The Planck Space Telescope will be the European Space Agency's first mission to study the Cosmic Microwave Background-the relic radiation from the Big Bang. Planck will measure tiny fluctuations in the Cosmic Microwave Background with unprecedented accuracy, providing the sharpest picture ever of the young Universe when it was only 380 000 years old, and zeroing-in on theories that describe its birth and evolution. The mission's objective is to help answer some fundamental questions of modern science: How was the Universe formed? How has it evolved to its present form? And what shape will it take in the future? Scientists thereby hope to establish which theory best explains the origin of all cosmic structures.

Planck is scheduled to be launched on May 14, 2009, from Kourou, French Guiana, on board the same Ariane 5 rocket that will carry the Herschel Space Observatory. The satellite will be deployed about 1.5 million kilometres from Earth where it will orbit around the second Lagrange point L2 (a stable point in space). This is one of five areas distant from the Earth where the effects of gravity are nearly eliminated, allowing the telescope to float and manoeuvre with minimal interference. Planck originated from two earlier missions with similar science goals and was renamed in honour of German physicist Max Planck (founder of quantum theory and winner of the 1918 Nobel Prize in Physics).

Planck is equipped with a powerful telescope and two instruments operating at radio to sub-millimetre wavelengths. The 1.5-metre telescope will focus radiation from the sky onto two arrays of sensitive radio detectors: the Low Frequency Instrument and the High Frequency Instrument. Together they will measure the temperature of the Cosmic Microwave Background over the sky, searching for regions that are slightly warmer or colder than the average.
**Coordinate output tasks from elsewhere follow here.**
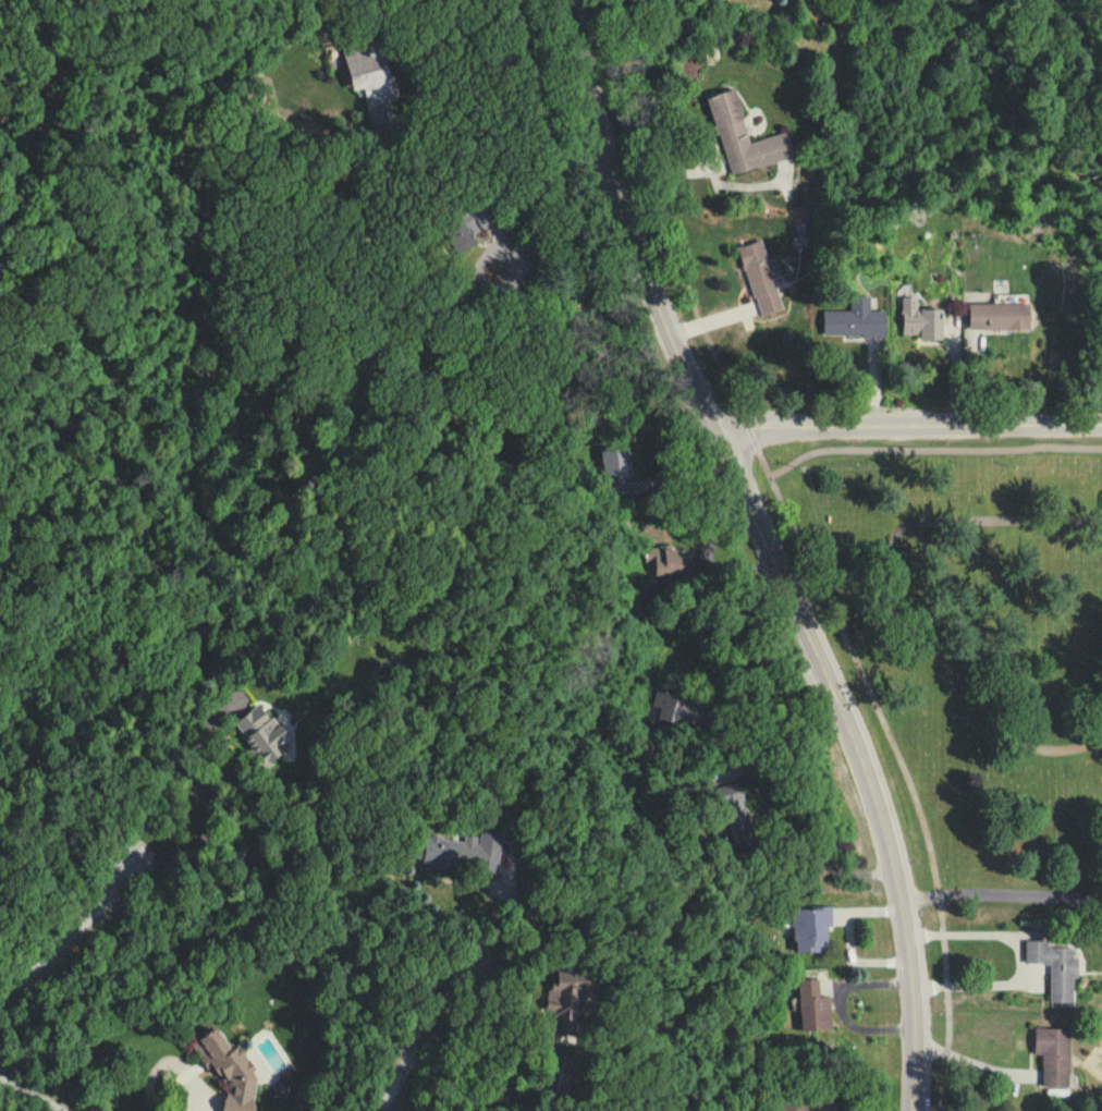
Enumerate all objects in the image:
building: (372, 86)
road: (457, 131)
road: (698, 136)
building: (743, 137)
building: (463, 230)
building: (759, 278)
road: (517, 295)
building: (999, 316)
building: (854, 320)
building: (920, 320)
road: (907, 427)
building: (617, 466)
road: (804, 548)
road: (770, 550)
road: (892, 587)
park: (978, 636)
road: (765, 692)
building: (672, 709)
building: (260, 735)
road: (200, 802)
building: (729, 804)
road: (797, 845)
building: (464, 853)
road: (1004, 897)
building: (809, 929)
road: (1006, 932)
road: (81, 937)
road: (848, 938)
building: (1054, 970)
road: (990, 982)
building: (566, 1003)
building: (812, 1007)
road: (412, 1025)
building: (1052, 1056)
road: (970, 1063)
building: (228, 1070)
road: (29, 1094)
road: (190, 1096)
road: (472, 1103)
building: (788, 1107)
The LFI and the HFI will complement each other to analyze the light gathered during the two complete microwave surveys of the sky. Routine observations are planned to last 15 months (enough to survey the whole sky twice over); a mission extension of about one year is possible.
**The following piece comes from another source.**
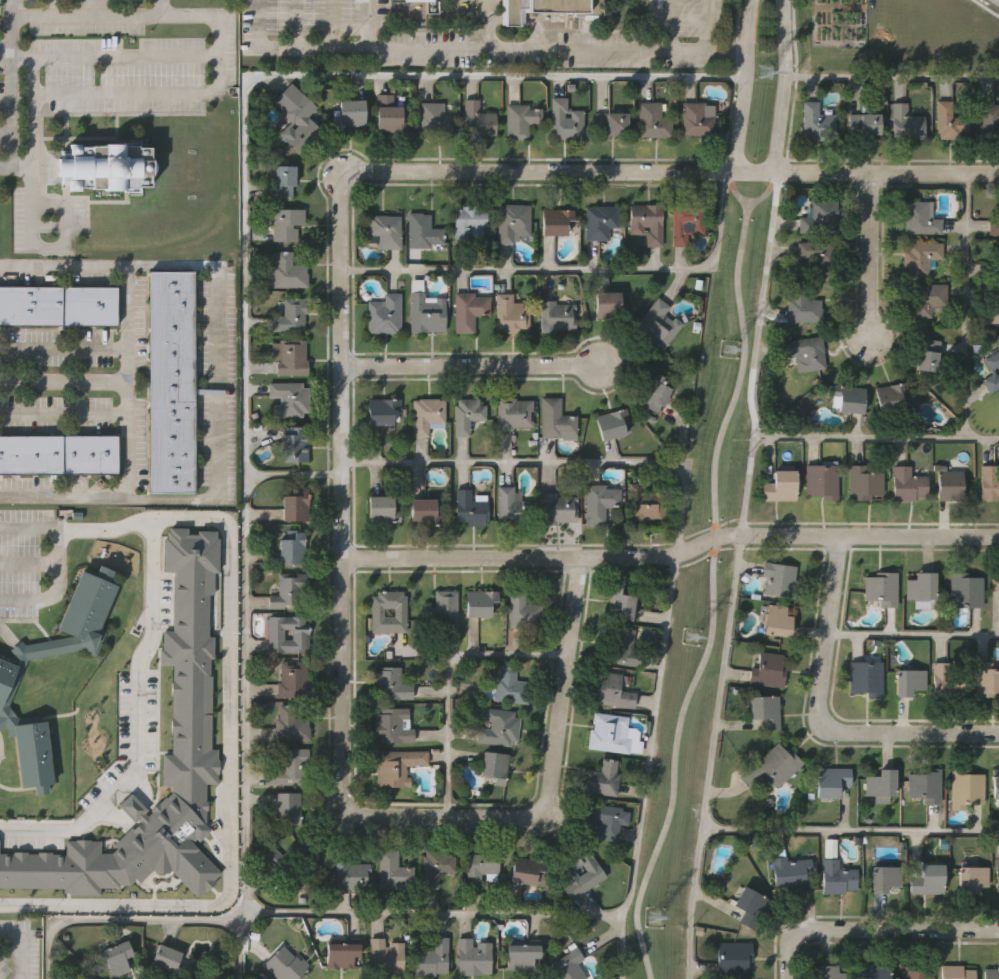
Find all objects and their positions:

The two cameras will cover different areas of the light spectrum. The LFI will operate like a transistor radio and the HFI will convert the electromagnetic radiation into heat for subsequent analysis. A sophisticated cryogenic system keeps their detectors at temperatures close to absolute zero.

Canada's Contribution

Canada joins an international consortium lead by the European Space Agency for the Planck Space Telescope. The Canadian Space Agency's investment of $4 million will allow Canadian researchers to join the teams of scientists who will spend years analyzing the data and answering fundamental questions about cosmic origins.

Canada contributed to both the LFI and HFI, the two instruments on Planck, mainly through development of sophisticated analysis software for studying the complex data streams from the satellite. The software was designed in parallel by the University of British Columbia for LFI and the University of Toronto for HFI, both funded by the Canadian Space Agency.

Professor Douglas Scott of the University of British Columbia is leading the Canadian LFI team. The HFI team is led by Professor J. Richard Bond of the University of Toronto. The Canadian teams have spent more than a decade working with their international colleagues to plan for the Planck mission, and will be directly involved in using the data to answer some of the biggest questions in the Universe.